• EXERCISE DIRECTIONS:
Every line of the records below that has the word "SQUARE" should be copied.
______________________________
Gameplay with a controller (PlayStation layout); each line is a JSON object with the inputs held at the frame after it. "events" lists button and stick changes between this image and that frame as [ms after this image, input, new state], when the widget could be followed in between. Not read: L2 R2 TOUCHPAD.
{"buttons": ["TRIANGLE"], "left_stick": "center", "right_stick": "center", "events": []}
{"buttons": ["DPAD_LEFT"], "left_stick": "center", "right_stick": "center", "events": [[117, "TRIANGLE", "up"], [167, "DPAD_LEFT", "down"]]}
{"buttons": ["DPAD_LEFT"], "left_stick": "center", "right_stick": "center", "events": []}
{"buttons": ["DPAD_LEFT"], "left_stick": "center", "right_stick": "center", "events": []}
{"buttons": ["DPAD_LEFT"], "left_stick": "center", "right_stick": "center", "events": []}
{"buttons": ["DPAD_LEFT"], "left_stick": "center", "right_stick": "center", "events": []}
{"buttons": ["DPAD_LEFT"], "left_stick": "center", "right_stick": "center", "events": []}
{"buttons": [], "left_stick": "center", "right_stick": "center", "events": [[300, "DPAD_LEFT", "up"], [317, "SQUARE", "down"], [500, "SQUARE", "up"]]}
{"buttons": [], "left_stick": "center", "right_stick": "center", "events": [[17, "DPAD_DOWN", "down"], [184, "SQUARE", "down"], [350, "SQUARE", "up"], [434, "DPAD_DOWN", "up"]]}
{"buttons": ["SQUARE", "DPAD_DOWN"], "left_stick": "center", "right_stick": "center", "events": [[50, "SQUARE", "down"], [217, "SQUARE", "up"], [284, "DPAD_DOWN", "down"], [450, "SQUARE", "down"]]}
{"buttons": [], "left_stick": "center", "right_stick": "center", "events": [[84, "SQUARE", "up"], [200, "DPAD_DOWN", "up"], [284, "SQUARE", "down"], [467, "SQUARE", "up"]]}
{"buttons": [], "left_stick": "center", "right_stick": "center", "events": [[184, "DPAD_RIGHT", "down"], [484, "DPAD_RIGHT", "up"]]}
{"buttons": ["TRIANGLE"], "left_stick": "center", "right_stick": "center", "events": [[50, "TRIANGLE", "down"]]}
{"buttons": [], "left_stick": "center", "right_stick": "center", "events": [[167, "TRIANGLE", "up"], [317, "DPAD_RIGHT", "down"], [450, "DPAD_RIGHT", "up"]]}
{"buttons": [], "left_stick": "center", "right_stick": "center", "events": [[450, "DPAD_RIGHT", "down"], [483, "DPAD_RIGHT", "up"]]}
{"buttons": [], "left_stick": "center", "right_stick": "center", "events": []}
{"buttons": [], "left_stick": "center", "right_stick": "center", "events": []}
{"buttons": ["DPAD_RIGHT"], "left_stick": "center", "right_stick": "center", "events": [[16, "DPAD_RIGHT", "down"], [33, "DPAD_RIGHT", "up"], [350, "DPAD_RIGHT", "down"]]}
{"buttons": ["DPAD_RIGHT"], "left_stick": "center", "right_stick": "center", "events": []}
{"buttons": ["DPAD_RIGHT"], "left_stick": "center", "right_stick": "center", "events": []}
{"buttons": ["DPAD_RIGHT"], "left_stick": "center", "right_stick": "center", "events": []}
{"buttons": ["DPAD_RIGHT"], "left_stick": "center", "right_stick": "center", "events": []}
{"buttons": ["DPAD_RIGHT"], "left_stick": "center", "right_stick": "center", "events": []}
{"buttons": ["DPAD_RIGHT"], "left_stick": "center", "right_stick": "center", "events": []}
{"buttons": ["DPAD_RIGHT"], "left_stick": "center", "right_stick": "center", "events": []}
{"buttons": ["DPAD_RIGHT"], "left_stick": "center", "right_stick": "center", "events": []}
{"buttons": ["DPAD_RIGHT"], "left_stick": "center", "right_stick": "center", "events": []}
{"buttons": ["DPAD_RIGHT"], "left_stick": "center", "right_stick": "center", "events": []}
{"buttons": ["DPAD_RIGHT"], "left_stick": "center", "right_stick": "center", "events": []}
______________________________
• SOLUTION TO THIS PROBLEM:
{"buttons": [], "left_stick": "center", "right_stick": "center", "events": [[300, "DPAD_LEFT", "up"], [317, "SQUARE", "down"], [500, "SQUARE", "up"]]}
{"buttons": [], "left_stick": "center", "right_stick": "center", "events": [[17, "DPAD_DOWN", "down"], [184, "SQUARE", "down"], [350, "SQUARE", "up"], [434, "DPAD_DOWN", "up"]]}
{"buttons": ["SQUARE", "DPAD_DOWN"], "left_stick": "center", "right_stick": "center", "events": [[50, "SQUARE", "down"], [217, "SQUARE", "up"], [284, "DPAD_DOWN", "down"], [450, "SQUARE", "down"]]}
{"buttons": [], "left_stick": "center", "right_stick": "center", "events": [[84, "SQUARE", "up"], [200, "DPAD_DOWN", "up"], [284, "SQUARE", "down"], [467, "SQUARE", "up"]]}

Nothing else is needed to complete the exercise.